• Provided passage:
= = = = =

Dr. Cassandra Rauert

Background concentrations were 100 times lower in the clean lab.

So it drastically reduces any potential for contamination.

But what's interesting is that we still can detect some trace levels sometimes.

A lot of the plastics are probably what we're bringing into the room with us.

So plastics in the air, they tend to be charged.

We have like this particle bubble that surrounds us where we've got these static particles that just attach to our clothes.

So we can actually bring them into the room with us.

So we change into a fresh lab coat.

We have pull-up cotton pants that we put over our clothing before we enter the clean room to try and reduce this.

But there's always some tiny particles that you still manage to bring in with you.

So this just goes back to, as you said, they're so pervasive.

It's just plastics everywhere.

And that's why background contamination is one of the biggest challenges that we have.

Okay, I'm going to take a second just to think.

So some of the previous studies have either not accounted for background contamination or just haven't reported it in their studies.

And I think that's a limitation in some of the previous studies that have been published that we don't know if they're just reporting, say, something falling out of the air rather than an actual plastic in the sample.

But the other big problem when we're looking at what's in our bodies is that tissues and blood are a very complex matrix to try and analyze.

They're a very complex sample.

You've got fats, you've got proteins, you've got carbohydrates, you've got blood cells, you've got so many different components in this sample that you need to try and remove.

With our current analysis techniques that we have available to us, they're very limited in trying to distinguish a plastic particle from these other bits in the sample.

= = = = =

• Information provided:
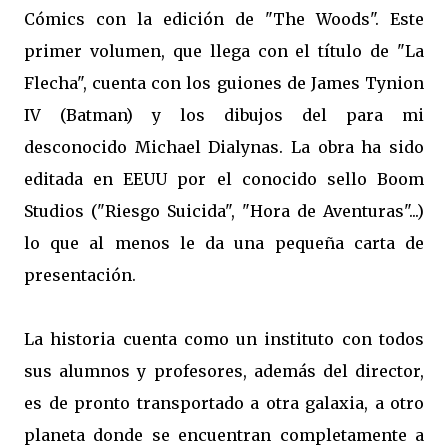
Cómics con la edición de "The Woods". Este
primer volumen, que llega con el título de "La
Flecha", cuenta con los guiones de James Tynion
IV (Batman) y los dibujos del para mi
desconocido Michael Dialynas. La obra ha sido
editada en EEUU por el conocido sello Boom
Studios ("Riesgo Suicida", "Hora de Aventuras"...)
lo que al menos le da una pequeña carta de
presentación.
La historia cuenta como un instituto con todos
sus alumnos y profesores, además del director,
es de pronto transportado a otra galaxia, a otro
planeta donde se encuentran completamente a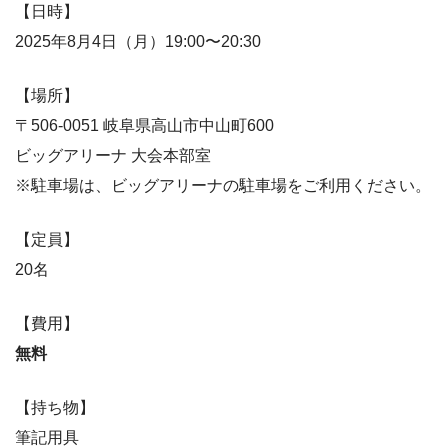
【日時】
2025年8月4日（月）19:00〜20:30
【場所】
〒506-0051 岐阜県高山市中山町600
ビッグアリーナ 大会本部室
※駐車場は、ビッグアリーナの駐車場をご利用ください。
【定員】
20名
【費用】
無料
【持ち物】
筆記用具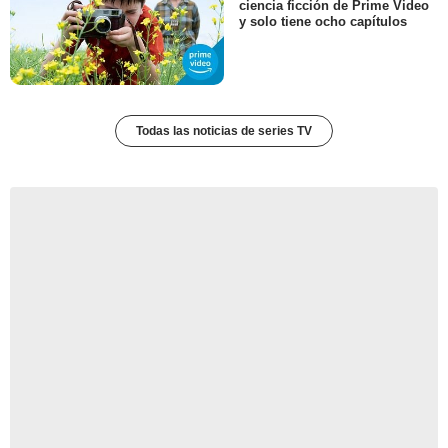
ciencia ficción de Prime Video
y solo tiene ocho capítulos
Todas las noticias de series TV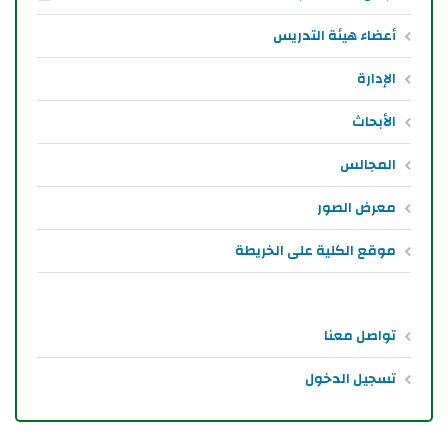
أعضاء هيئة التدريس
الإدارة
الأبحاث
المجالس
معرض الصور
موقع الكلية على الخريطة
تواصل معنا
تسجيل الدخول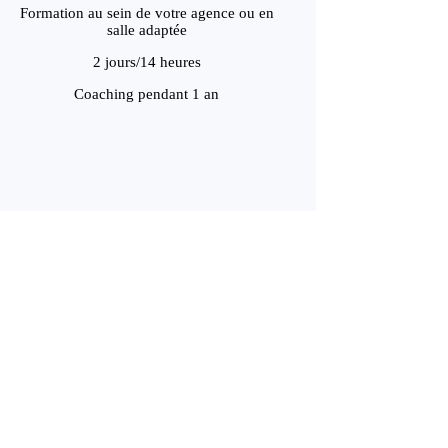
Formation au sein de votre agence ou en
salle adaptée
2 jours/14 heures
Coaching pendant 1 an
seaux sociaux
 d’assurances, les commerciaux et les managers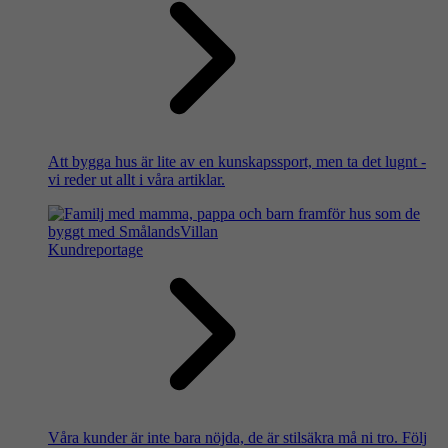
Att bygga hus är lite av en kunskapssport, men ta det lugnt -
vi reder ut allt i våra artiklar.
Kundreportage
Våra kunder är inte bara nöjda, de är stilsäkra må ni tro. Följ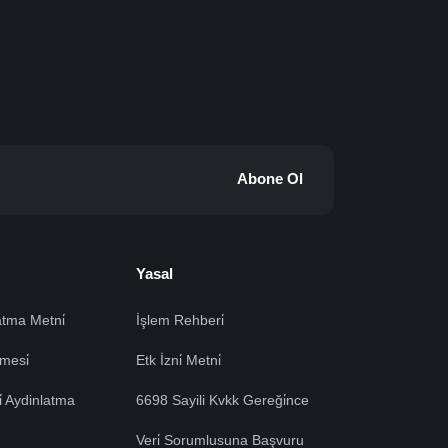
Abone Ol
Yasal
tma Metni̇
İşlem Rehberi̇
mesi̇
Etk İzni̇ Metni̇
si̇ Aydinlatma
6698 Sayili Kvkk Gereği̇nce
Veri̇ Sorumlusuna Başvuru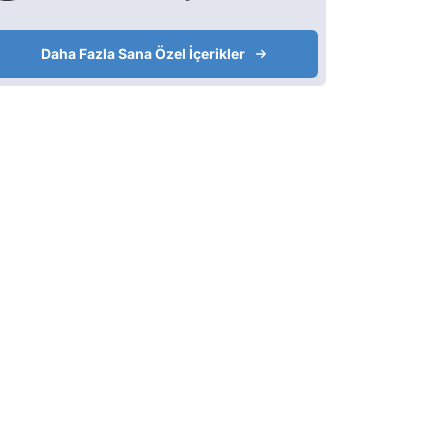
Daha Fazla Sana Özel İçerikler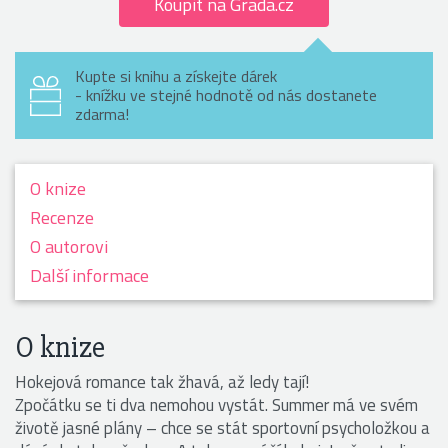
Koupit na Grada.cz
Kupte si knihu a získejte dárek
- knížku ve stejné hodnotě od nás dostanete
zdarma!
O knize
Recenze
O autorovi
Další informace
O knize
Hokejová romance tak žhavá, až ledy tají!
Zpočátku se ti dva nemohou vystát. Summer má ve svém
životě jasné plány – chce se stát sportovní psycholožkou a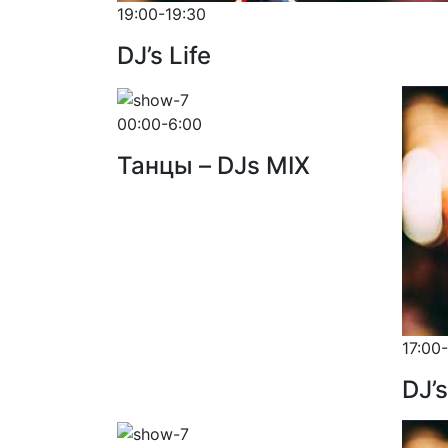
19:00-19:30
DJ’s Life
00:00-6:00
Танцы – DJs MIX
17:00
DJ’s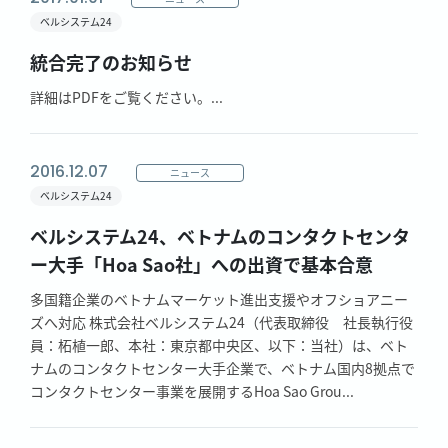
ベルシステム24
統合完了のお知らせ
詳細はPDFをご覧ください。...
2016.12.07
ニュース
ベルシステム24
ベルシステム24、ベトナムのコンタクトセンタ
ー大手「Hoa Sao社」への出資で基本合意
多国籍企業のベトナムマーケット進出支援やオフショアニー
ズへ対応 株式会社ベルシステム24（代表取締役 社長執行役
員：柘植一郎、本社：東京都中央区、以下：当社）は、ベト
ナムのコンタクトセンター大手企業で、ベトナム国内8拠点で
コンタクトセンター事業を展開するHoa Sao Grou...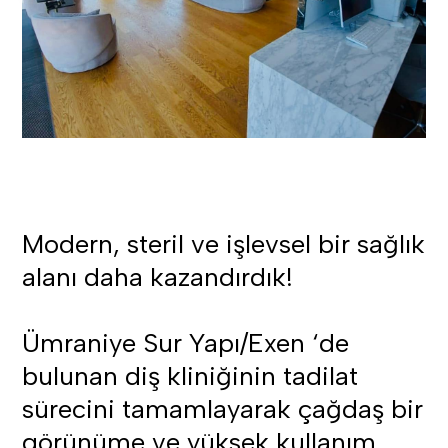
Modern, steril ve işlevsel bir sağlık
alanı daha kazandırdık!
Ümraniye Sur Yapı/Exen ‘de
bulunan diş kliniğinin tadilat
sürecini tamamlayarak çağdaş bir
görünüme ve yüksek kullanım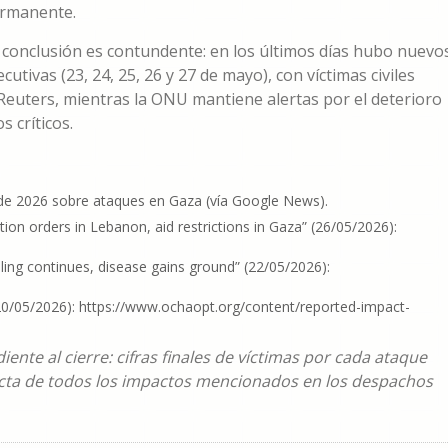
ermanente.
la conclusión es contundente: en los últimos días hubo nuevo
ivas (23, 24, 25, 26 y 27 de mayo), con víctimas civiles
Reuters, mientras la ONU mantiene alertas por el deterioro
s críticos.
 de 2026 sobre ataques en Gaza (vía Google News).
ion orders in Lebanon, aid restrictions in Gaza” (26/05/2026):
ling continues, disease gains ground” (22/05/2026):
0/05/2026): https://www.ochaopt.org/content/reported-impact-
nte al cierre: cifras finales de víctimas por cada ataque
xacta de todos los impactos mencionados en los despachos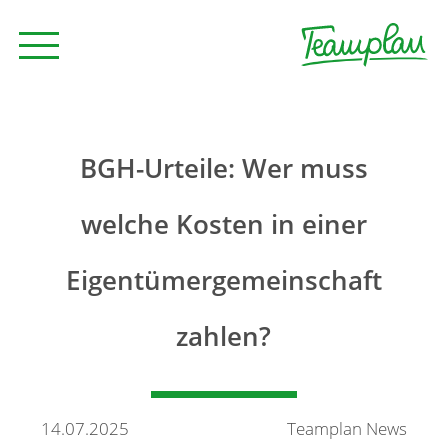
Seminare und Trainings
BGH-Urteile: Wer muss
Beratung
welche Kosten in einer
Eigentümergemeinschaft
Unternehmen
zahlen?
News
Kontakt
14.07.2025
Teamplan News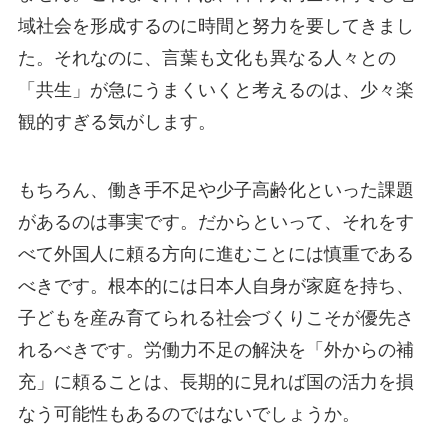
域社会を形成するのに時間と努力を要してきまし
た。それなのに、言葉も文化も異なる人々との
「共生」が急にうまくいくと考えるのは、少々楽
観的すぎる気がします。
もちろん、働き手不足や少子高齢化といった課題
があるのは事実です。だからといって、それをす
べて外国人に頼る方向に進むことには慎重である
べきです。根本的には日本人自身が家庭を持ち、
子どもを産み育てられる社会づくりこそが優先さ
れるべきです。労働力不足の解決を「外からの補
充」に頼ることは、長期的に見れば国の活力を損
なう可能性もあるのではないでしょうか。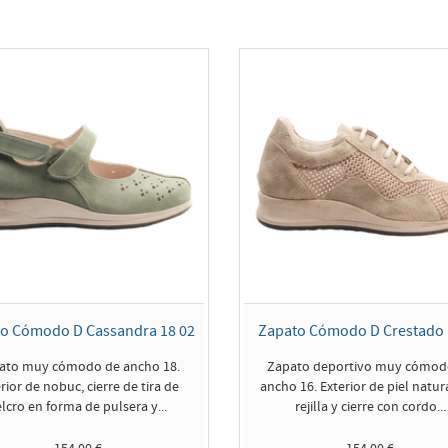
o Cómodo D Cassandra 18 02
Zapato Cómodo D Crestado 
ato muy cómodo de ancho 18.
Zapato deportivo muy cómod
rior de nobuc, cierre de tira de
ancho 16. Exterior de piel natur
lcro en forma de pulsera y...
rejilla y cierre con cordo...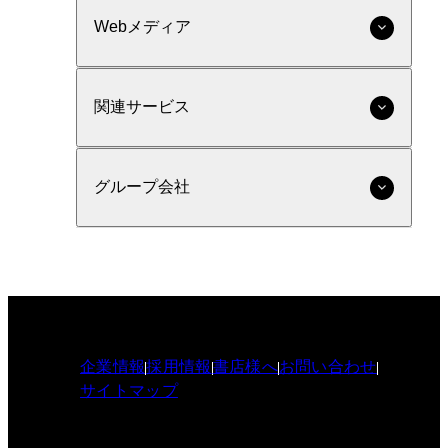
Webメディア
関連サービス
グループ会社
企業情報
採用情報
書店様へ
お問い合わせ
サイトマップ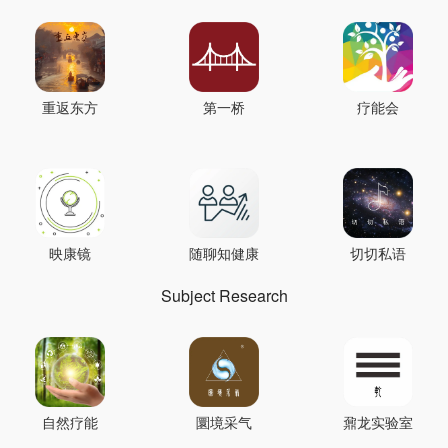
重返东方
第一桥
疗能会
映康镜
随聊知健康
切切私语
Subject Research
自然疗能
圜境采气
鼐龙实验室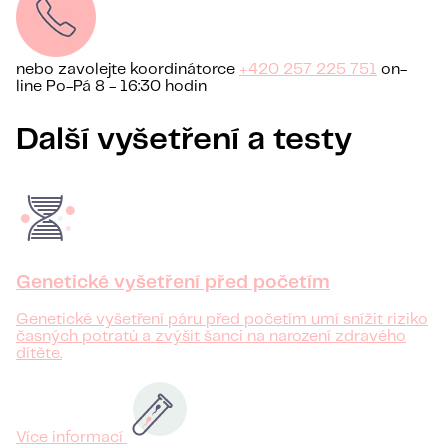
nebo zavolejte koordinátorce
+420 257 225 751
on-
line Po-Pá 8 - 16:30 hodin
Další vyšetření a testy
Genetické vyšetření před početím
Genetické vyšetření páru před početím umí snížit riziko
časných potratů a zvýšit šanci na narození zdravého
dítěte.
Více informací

= = = = =

• Apply what you read:
[1] Rewrite the paragraph in the clean-lab passage that begins "And I think that's a limitation" in one shorter sentence, keeping its main facts.
[2] What components of tissue and blood samples does the clean-lab passage list?

• Task-by-task results:
[1] Some previously published studies are limited because it is unclear whether they report something that fell out of the air instead of an actual plastic in the sample.

[2]
- fats
- proteins
- carbohydrates
- blood cells